◆ **What the task requires**
In the listing below, find the line with "muy especial. Realmente", then repeat exactly every line from the top through that one.

══════

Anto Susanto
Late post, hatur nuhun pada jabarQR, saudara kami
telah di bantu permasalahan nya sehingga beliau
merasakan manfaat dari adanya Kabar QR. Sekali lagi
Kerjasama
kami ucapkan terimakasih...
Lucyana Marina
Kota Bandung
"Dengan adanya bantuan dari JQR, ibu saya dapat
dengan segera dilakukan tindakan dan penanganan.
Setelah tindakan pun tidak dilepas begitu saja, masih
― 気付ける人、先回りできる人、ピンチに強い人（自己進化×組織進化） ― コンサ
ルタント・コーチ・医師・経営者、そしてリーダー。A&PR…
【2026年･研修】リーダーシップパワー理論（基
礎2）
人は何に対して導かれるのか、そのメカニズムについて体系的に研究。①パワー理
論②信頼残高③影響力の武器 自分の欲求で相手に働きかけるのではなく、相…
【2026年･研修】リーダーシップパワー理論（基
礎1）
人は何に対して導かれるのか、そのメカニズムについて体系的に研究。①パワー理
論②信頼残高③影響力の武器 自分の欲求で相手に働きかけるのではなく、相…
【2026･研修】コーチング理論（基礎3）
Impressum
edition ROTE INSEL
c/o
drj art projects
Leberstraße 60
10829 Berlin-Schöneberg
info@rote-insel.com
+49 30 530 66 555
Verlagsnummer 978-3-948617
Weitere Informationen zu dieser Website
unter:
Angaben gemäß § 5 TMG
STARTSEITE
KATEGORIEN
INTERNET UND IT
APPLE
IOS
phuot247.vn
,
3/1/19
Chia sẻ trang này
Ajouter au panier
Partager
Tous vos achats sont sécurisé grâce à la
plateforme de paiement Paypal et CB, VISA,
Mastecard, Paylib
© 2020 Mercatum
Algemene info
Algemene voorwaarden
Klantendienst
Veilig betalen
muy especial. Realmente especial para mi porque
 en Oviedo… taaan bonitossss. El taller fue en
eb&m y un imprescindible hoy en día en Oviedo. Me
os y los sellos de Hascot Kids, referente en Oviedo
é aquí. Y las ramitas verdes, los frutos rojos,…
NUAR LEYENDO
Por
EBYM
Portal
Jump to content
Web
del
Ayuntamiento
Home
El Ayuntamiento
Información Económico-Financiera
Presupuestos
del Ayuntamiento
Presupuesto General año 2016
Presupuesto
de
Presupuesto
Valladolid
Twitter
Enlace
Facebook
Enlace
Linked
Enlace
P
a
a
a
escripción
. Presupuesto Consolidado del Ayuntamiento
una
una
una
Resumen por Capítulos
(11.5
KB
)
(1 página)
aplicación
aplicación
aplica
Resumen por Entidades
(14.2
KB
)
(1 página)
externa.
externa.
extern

══════

◆ **Your solution**
Anto Susanto
Late post, hatur nuhun pada jabarQR, saudara kami
telah di bantu permasalahan nya sehingga beliau
merasakan manfaat dari adanya Kabar QR. Sekali lagi
Kerjasama
kami ucapkan terimakasih...
Lucyana Marina
Kota Bandung
"Dengan adanya bantuan dari JQR, ibu saya dapat
dengan segera dilakukan tindakan dan penanganan.
Setelah tindakan pun tidak dilepas begitu saja, masih
― 気付ける人、先回りできる人、ピンチに強い人（自己進化×組織進化） ― コンサ
ルタント・コーチ・医師・経営者、そしてリーダー。A&PR…
【2026年･研修】リーダーシップパワー理論（基
礎2）
人は何に対して導かれるのか、そのメカニズムについて体系的に研究。①パワー理
論②信頼残高③影響力の武器 自分の欲求で相手に働きかけるのではなく、相…
【2026年･研修】リーダーシップパワー理論（基
礎1）
人は何に対して導かれるのか、そのメカニズムについて体系的に研究。①パワー理
論②信頼残高③影響力の武器 自分の欲求で相手に働きかけるのではなく、相…
【2026･研修】コーチング理論（基礎3）
Impressum
edition ROTE INSEL
c/o
drj art projects
Leberstraße 60
10829 Berlin-Schöneberg
info@rote-insel.com
+49 30 530 66 555
Verlagsnummer 978-3-948617
Weitere Informationen zu dieser Website
unter:
Angaben gemäß § 5 TMG
STARTSEITE
KATEGORIEN
INTERNET UND IT
APPLE
IOS
phuot247.vn
,
3/1/19
Chia sẻ trang này
Ajouter au panier
Partager
Tous vos achats sont sécurisé grâce à la
plateforme de paiement Paypal et CB, VISA,
Mastecard, Paylib
© 2020 Mercatum
Algemene info
Algemene voorwaarden
Klantendienst
Veilig betalen
muy especial. Realmente especial para mi porque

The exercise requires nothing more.